You can separate the database into two parts: Definition Tables and Data Tables. Basically the Definition Tables is used to interpret the Data Tables where the actual data is stored (some would say that the definition tables is more elegant if represented in XML).
The following is the basic idea.
Definition Tables:
TABLE class
class_id (int)
class_name (varchar)
TABLE class_property
property_id (int)
class_id (int)
property_name (varchar)
property_type (varchar)
Data Tables:
TABLE object
object_id (int)
class_id (varchar)
TABLE object_property
property_id (int)
property_value (varchar)
It would be best if you could also create additional Layer to interpret the structure so as to make it easier for the Data Layer to operate on the data. And you must of course take into consideration performance, ease of query, etc.
Just my two cents, I hope it could be of any help.
Regards.
If your data collection isn't too big, the Entity-Attribute-Value (EAV) model may fit nicely the bill.
In a nutshell, this structure allows the definition of Categories, the list of [required or optional] Attributes (aka properties) the entities in such category include etc, in a set of tables known as the meta-data, the logical schema of the data, if you will. The entity instances are stored in two tables a header and a values tables, whereby each attribute is stored in a single [SQL] record of the later table (aka "vertical" storage: what used to be a record in traditional DBMS model is made of several records of the value table).

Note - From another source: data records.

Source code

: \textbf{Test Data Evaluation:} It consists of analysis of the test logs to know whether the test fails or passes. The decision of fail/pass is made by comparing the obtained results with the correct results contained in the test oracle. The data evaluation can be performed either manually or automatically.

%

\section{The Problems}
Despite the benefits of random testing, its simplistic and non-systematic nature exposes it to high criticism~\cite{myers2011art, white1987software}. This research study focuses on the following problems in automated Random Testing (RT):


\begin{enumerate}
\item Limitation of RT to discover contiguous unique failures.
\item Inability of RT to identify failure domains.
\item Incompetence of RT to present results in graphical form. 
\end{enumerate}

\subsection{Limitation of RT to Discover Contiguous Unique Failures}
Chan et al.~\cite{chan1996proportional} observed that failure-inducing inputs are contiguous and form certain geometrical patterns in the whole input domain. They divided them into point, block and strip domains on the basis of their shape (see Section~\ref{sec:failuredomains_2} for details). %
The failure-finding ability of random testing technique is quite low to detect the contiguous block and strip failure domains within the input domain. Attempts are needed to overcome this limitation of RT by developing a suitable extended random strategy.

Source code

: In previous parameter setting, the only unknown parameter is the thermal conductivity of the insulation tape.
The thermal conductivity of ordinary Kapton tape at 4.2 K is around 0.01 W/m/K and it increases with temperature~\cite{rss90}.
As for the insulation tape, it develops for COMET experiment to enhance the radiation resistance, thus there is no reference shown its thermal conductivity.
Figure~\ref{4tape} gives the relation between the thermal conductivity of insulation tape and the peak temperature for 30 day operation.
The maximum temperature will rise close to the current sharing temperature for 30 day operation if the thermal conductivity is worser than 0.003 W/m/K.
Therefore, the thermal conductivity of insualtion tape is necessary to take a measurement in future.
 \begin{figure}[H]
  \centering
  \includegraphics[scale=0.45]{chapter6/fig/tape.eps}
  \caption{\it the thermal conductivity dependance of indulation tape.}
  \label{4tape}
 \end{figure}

This format is very practical in particular for its flexibility: it allows both late and on-going changes in the logical schema (addition of new categories, additions/changes in the attributes of a given category etc.), as well the implicit data-driven handling of the underlying catalog's logical schema, at the level of the application. The main drawbacks of this format are the [somewhat] more sophisticated, abstract, implementation and, mainly, some limitations with regards to scaling etc. when the catalog size grows, say in the million+ entities range.
See the EAV model described in more details in this SO answer of mine.
Triggered by this question and other similar ones, I wrote a blog post on how to handle such cases using a graph database. In short, graph databases don't have the problem "how to force a tree/hierarchy into tables" as there's simply no need for it: you store your tree structure as it is. They're not good at everything (like for example creating reports) but this is a case where graph databases shine.